### KUTIPAN TEKS:
◇ ◇ ◇ ◇ ◇
Welcome to my Blog, King's Ardent! Follow/Comment/Share
King's Ardent - INFOTAINMEN punya peran penting dalam memberi informasi. Siapa yang membicarakan kasus protes terhadap sampul album kelompok Dewa, sampul album Iwan Fals, protes terhadap Requiem from Java nya Linggar, dan Agus Suwage akibat Pinkswing Park ? Berhari-hari infotainmen membicarakan hal itu sementara buletin berita TV yang kata-nya serius, luput dari perdebatan budaya yang penting ini.
Perhatikan bahwa sebetulnya infotainmen bisa membuka dialog kultural penting seputar ketegangan antara proses kreatif seniman dengan kemungkinan penistaan [blasphemy] agama. Namun peluang ini lewat. Berita di infotainmen berhenti pada para orang terkenal yang terlibat dalam soal-soal itu saja. Karena niatnya sejak awal memang cuma sebatas orang-orang terkenal itu.
Niat itu - nama membuat berita - memang menjadi berhala liputan infotainmen, terutama di TV. Mereka seakan tak punya bahan liputan lain kecuali nama-nama yang beredar di TV. TV bagaikan mata air sekaligus muara infotainmen ini. Artis yang baru muncul sekali dua di TV sudah jadi bahan liputan sekalipun peristiwa yang dialami si artis adalah dicongkel kaca spion mobilnya. Atau kisah seorang penyanyi yang sudah sepuluh tahun lebuh tak mengeluarkan album, tak bernyanyi di depan umum, tak juga main sinetron. Ia dinobatkan sebagai selebriti terhebat tahun lalu. Karena si bekas penyanyi ini memang punya banyak kasus yang diliput oleh infotainmen sepanjang tahun. Berubahlah infotainmen dari sebuah sebuah tayangan berita menjadi show televisi sendiri. Infotainmen pun kehilangan esensinya dari sebuah tayangan berita.
◇ ◇ ◇ ◇ ◇
### KUMPULAN DATA:
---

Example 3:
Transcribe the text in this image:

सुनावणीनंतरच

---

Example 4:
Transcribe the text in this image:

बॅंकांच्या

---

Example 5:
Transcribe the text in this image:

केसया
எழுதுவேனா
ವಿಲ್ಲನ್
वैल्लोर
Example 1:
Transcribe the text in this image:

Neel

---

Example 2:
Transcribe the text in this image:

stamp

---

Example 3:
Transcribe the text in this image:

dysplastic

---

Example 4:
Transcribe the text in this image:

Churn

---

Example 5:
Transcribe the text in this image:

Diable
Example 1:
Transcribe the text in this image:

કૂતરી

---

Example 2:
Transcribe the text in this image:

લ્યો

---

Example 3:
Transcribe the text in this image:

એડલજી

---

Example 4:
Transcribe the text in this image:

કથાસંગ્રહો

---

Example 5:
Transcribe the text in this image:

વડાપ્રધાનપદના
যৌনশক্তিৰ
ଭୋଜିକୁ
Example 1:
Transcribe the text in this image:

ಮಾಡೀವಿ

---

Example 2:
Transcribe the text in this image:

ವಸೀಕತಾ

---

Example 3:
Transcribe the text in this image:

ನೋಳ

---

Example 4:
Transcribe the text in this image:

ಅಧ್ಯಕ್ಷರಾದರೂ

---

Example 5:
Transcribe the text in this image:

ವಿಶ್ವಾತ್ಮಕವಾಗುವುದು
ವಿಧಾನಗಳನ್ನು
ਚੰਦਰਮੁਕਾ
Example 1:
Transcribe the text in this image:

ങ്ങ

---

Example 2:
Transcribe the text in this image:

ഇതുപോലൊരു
◇ ◇ ◇ ◇ ◇
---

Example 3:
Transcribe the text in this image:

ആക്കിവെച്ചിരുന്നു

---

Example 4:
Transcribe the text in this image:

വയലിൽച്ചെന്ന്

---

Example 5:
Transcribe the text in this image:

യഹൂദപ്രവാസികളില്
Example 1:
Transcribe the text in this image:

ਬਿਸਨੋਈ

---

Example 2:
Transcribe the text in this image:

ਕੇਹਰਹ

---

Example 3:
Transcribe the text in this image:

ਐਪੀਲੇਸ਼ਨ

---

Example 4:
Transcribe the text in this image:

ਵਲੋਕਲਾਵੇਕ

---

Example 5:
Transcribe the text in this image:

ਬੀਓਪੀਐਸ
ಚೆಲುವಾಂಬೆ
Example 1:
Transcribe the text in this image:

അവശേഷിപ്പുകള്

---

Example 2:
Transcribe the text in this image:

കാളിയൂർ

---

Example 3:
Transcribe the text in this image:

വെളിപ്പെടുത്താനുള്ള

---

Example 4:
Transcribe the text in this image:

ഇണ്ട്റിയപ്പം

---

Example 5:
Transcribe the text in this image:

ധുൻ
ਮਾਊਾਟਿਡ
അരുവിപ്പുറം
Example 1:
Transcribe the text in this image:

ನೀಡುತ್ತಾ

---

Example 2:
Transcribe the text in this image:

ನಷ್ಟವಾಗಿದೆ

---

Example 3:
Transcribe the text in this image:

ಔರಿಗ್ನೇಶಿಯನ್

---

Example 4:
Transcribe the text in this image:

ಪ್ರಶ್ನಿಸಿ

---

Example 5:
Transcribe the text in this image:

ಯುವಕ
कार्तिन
◇ ◇ ◇ ◇ ◇
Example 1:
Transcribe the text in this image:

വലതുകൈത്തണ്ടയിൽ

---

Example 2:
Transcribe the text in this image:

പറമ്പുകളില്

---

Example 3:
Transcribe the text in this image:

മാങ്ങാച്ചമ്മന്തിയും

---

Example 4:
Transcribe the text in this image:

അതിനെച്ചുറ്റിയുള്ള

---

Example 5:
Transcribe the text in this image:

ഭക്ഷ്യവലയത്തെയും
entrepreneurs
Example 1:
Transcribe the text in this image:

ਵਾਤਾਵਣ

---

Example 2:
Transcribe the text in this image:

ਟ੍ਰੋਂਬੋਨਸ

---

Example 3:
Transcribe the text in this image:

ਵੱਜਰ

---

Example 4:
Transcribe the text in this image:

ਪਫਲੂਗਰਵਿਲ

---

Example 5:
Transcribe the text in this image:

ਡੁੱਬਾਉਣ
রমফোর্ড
◇ ◇ ◇ ◇ ◇
### SOAL SINGKAT A:
Nyatakan apakah setiap pernyataan berikut sesuai dengan kutipan tentang infotainmen di atas, lalu sertakan kata-kata kutipan yang menentukannya: (i) buletin berita TV luput dari perdebatan budaya tersebut; (ii) infotainmen memanfaatkan peluang untuk membuka dialog kultural; (iii) penyanyi yang tak mengeluarkan album itu dinobatkan sebagai selebriti terhebat lima tahun lalu.
### SOAL SINGKAT B:
Tolong tulis ulang bagian kutipan tentang infotainmen yang dibuka dengan kata-kata "Perhatikan bahwa sebetulnya" dan ditutup dengan "orang-orang terkenal itu.", dengan menukar "dialog kultural" menjadi "percakapan budaya".

### JAWABAN LENGKAP A:
(i) Ya: "buletin berita TV yang kata-nya serius, luput dari perdebatan budaya yang penting ini."
(ii) Tidak: "Namun peluang ini lewat."
(iii) Tidak: "Ia dinobatkan sebagai selebriti terhebat tahun lalu."

### JAWABAN LENGKAP B:
Perhatikan bahwa sebetulnya infotainmen bisa membuka percakapan budaya penting seputar ketegangan antara proses kreatif seniman dengan kemungkinan penistaan [blasphemy] agama. Namun peluang ini lewat. Berita di infotainmen berhenti pada para orang terkenal yang terlibat dalam soal-soal itu saja. Karena niatnya sejak awal memang cuma sebatas orang-orang terkenal itu.